- Patchwork Film Poster
- Directed by: Tyler MacIntyre
- Written by: Chris Lee Hill; Tyler MacIntyre;
- Produced by: Jason Klein; Jonathan Lonsdale; Ethan Webman; Aaron Webman; John Negropontes;
- Starring: Corey Sorenson; Tory Stolper; Tracey Fairaway; Maria Blasucci;
- Edited by: Tyler MacIntyre
- Music by: Russ Howard III;
- Distributed by: The Orchard
- Release dates: October 17, 2015 (Screamfest Horror Film Festival); June 6, 2017 (United States);
- Running time: 87 minutes
- Country: United States
- Language: English

= Patchwork (2015 film) =

Patchwork is a 2015 American horror film directed by Tyler MacIntyre, from a screenplay from Chris Lee Hill and MacIntyre. It was shown in film festivals starting in 2015 and officially released in 2017.

==Reception==
According to Derek Anderson of Daily Dead, the film is "A delightfully dark, Frankenstein-themed horror comedy about a re-animated corpse, made from the stitched together body parts of three murdered young women, that decides to go on a bloody quest to find their killer and avenge their deaths!"

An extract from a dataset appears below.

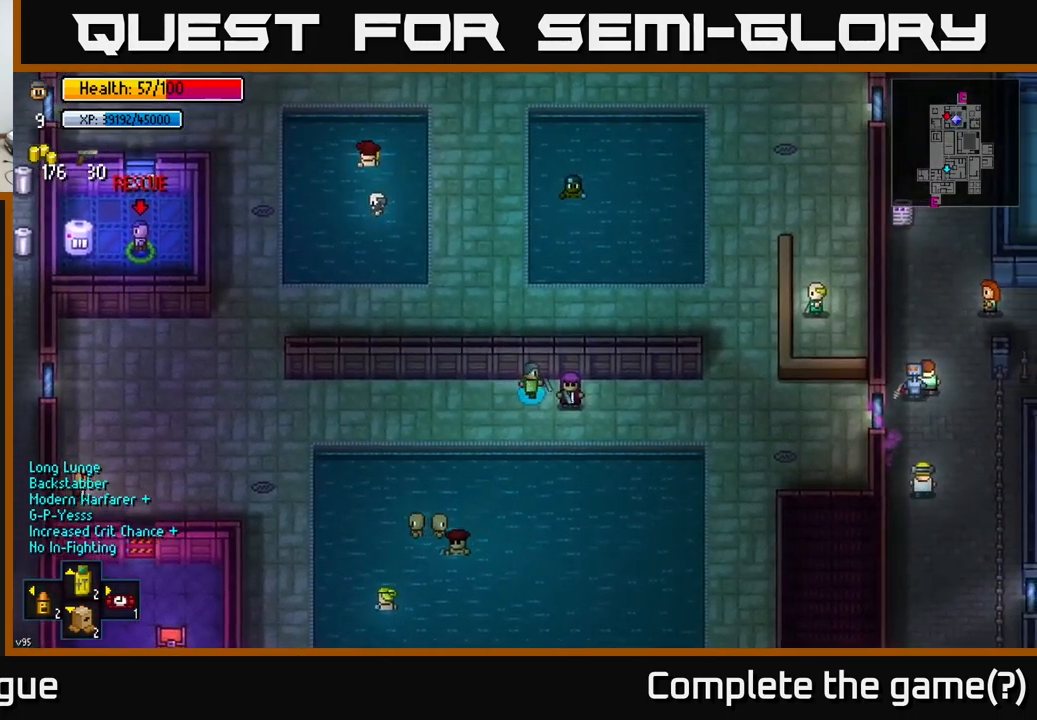
{"buttons": [], "left_stick": "center", "right_stick": "center", "events": [[34, "left_stick", "center"], [67, "A", "down"], [150, "A", "up"]]}
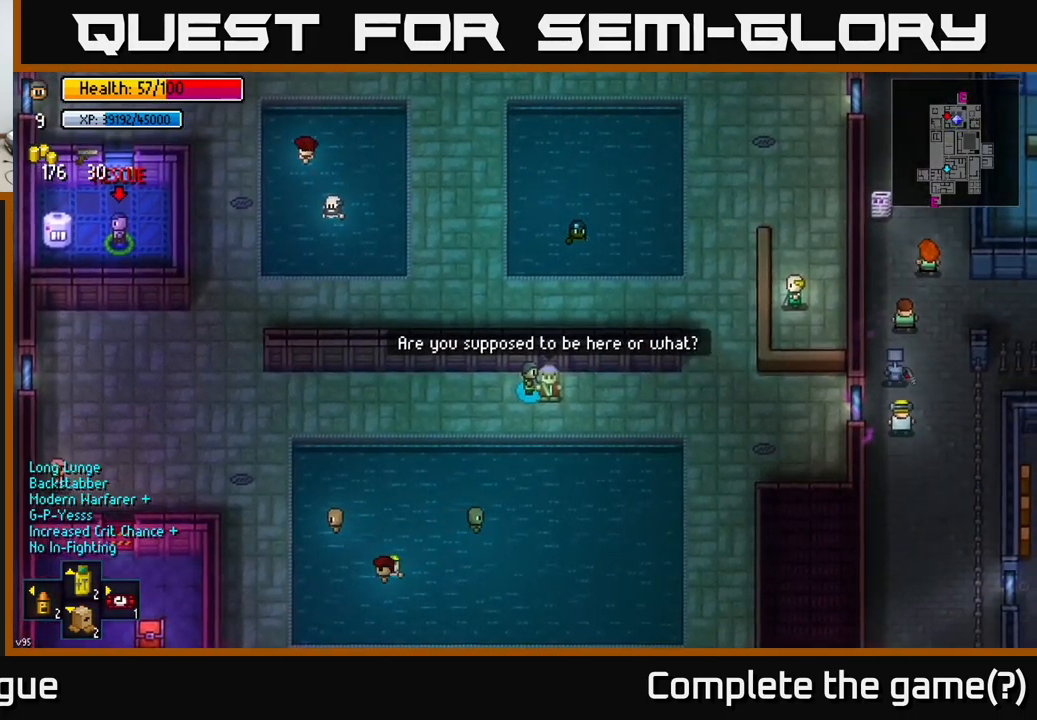
{"buttons": [], "left_stick": "left", "right_stick": "center", "events": [[50, "left_stick", "left"]]}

Daniel Kurland of Screen Rant called the film "a cutting commentary on gender dynamics and female empowerment" that "is truer to the source text than the more modern narrative."

==Awards==
The film received 8 awards including the 2015 Screamfest Awards for Best Editing and Best Picture, and the Toronto After Dark Film Festival awards for Best Actress and Film Most Want to See A Sequel To. It won again in 2016 during its international debuts at the Fantaspoa International Fantastic Film Festival for Best Screenplay and the Nocturna Madrid International Fantastic Film Festival for Best Film.